Yine bir aile sohbetiydi. Bir araya gelmiştik. “Bak bunları yazabilirsin. İstersen adımı da verebilirsin. Biraz hayatın gerçekleri hakkında konuşalım seninle.” dedi. Daha bir ilgiyle dinlemeye başladım o an…
-Çok zor geçti çocukluğum. Babamı hiç tanımadım sayılır. İki yaşına gelmeden vefat etmiş. Benden büyük dört kardeş, bir göz odada kalıyorduk. İlkokula başlayana kadar çok farkında değildim aslında fakirliğimizin. Ağabeyimin küçülmüşlerini giyerek başladım okula. Küçülmüş derken bilmem kimin eskisi olarak bizim eve girdiğini hatırlamıyordum bile. Sürekli aynı ceketle okula gidiyordum. Tam yedi yerinde yaması vardı. Bir gün öğretmenim “Senin başka ceketin yok mu?” diye sorduğunda, utancımdan; “Var, annem yeni diktiriyor.
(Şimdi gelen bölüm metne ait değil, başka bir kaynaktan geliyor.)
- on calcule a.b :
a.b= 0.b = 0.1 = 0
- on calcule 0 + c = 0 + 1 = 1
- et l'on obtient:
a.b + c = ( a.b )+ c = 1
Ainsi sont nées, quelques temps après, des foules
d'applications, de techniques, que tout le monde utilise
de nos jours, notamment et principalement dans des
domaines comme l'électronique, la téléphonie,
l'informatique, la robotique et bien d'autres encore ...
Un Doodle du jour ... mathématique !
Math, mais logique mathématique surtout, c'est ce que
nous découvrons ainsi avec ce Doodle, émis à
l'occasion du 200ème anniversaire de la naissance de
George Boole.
Terzide duruyor daha, yetişmedi” dedim. Öğretmenim “Aferin oğlum. Eskisi olmayanın yenisi olmaz.” dedi.
-Offf! Çok kötü bir durum…
-Yaşımın küçüklüğü nedeni ile o zaman bu sözü çok ters algıladım. Oturduğum yerden, hiç kıpırdamadan, sadece gözlerimden yaş akıyordu; ama içime içime.
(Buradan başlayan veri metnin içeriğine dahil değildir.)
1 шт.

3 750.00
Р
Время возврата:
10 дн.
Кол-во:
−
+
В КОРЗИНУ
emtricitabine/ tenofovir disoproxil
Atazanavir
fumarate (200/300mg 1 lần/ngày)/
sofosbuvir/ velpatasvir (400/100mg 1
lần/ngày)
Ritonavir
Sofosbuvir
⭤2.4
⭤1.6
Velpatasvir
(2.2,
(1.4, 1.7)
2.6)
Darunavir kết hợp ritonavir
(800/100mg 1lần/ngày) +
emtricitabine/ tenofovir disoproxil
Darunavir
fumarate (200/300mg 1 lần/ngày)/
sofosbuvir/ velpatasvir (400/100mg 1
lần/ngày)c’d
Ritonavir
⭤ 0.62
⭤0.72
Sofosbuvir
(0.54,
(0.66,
İlkokul birinci sınıfta sabahtan öğleye kadar okula gidiyor, okuldan sonra bir ayakkabıcının yanında çıraklık yapıyordum. Benim görevim tamire gelen ayakkabıları temizleyip, tamir edecek ustaya vermekti. Bu yüzden ellerim çok kirliydi. Hele tırnaklarımın arasına o kadar çok kir doluyordu ki; ne yaparsam yapayım çıkaramıyordum. Ertesi gün, kirli tırnaklarla kalem tutmaya utanıyordum. Daha da ötesi, mendil ve tırnak kontrolü yaptığı zaman utancımdan yerin dibine giriyor, öğretmenimin yüzüne bakamıyordum. Ne gariptir ki; öğretmenim bazı arkadaşlarıma bir şeyler söylerken, bana hiçbir şey söylemeden, başımı okşayıp geçiyordu. Sonradan anlamıştım, annemin okula gelip durumumuzu öğretmenime söylediğini.
-Sonra nasıl anladın?
-Düşününce anlayabiliyorsun…
-Sonra?
-Genellikle okula giderken çok erken evden çıktığım için, çok şey yemeğe zamanım olmuyordu. Olsa ne olacaktı ki? Evde zaten fazla yiyecek olmuyordu. Annem, bir ekmeğin yarısının arasına biraz salça sürüp yanıma veriyordu. Acıkınca o bile çok güzel oluyordu. Aslında biliyor musun, şimdi yediğim onca güzel yemekte, o salçalı ekmeğin tadını bulamıyorum. Neyse ki o zamanlar şimdiki gibi değildi; yani zengin çocukları ile aynı okulda okuyorduk belki; ama kimse getirdiği yiyeceği gösteriş olarak kullanmıyordu. Hele öğretmenim bu konuda çok duyarlıydı. Nadiren de olsa, diğer arkadaşlarımdan birisi az bulunan bir şey getirmişse ya onu ortaya çıkarttırmıyor ya da o öğrenciye, yemesi için kimseye göstermeden dışarı yolluyordu.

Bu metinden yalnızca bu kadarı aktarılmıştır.